Records contained in a dataset:

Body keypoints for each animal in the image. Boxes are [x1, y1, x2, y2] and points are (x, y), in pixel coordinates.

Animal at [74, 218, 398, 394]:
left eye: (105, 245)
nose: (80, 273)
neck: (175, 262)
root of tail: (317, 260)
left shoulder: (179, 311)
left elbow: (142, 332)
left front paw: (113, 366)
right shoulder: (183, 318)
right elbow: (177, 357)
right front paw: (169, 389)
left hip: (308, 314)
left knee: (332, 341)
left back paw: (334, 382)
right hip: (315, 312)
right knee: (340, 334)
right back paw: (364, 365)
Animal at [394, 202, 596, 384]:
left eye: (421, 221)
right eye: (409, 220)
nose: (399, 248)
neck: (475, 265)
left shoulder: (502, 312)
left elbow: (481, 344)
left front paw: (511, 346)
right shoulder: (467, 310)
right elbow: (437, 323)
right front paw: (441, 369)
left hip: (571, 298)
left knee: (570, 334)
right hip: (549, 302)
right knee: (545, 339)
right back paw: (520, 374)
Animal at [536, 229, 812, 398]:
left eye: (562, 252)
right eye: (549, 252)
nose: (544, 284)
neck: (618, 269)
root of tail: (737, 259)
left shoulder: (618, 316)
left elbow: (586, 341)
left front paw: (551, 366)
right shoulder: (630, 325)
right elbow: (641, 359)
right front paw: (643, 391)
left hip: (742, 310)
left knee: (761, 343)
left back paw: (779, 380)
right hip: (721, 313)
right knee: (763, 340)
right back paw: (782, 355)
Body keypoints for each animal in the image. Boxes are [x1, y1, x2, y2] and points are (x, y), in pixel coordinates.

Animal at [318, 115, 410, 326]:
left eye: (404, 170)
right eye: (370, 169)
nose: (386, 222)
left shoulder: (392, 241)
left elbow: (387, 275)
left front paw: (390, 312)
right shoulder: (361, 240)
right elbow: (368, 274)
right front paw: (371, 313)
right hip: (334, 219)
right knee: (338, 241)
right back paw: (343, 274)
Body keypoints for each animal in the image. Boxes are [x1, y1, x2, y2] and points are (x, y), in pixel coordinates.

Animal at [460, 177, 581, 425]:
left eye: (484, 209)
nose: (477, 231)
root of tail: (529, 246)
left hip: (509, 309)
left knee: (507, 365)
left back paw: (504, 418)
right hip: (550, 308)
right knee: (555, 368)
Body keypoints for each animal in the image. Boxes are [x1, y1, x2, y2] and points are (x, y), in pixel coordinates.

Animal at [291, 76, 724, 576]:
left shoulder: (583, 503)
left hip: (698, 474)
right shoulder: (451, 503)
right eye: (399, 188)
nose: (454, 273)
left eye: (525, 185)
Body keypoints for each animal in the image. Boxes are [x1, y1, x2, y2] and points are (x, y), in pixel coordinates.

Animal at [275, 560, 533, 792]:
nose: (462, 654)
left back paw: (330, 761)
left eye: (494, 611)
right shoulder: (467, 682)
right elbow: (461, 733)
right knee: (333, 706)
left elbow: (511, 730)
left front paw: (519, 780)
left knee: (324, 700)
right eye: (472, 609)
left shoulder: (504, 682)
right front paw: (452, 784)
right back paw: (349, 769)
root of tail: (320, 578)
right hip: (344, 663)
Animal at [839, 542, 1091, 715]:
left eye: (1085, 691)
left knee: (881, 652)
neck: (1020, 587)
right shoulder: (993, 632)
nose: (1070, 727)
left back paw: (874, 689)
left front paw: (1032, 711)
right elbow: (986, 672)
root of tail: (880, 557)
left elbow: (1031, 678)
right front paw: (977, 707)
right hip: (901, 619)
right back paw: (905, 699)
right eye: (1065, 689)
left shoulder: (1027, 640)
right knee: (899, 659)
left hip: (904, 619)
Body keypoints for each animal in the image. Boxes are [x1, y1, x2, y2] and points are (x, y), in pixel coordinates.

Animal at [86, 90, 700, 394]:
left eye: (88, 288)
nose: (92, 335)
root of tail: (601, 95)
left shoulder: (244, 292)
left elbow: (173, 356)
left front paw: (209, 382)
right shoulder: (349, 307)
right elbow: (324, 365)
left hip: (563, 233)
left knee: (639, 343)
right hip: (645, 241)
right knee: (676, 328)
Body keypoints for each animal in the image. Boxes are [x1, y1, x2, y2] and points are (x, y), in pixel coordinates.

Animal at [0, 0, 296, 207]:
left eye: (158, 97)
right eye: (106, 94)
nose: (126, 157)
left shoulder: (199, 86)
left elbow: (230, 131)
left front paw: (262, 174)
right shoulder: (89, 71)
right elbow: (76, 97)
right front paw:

_TASK TO COMPLETE_. Go through the entries above and count the lines with the word "root", then give only that number.

_EXERCISE RESULT_. 6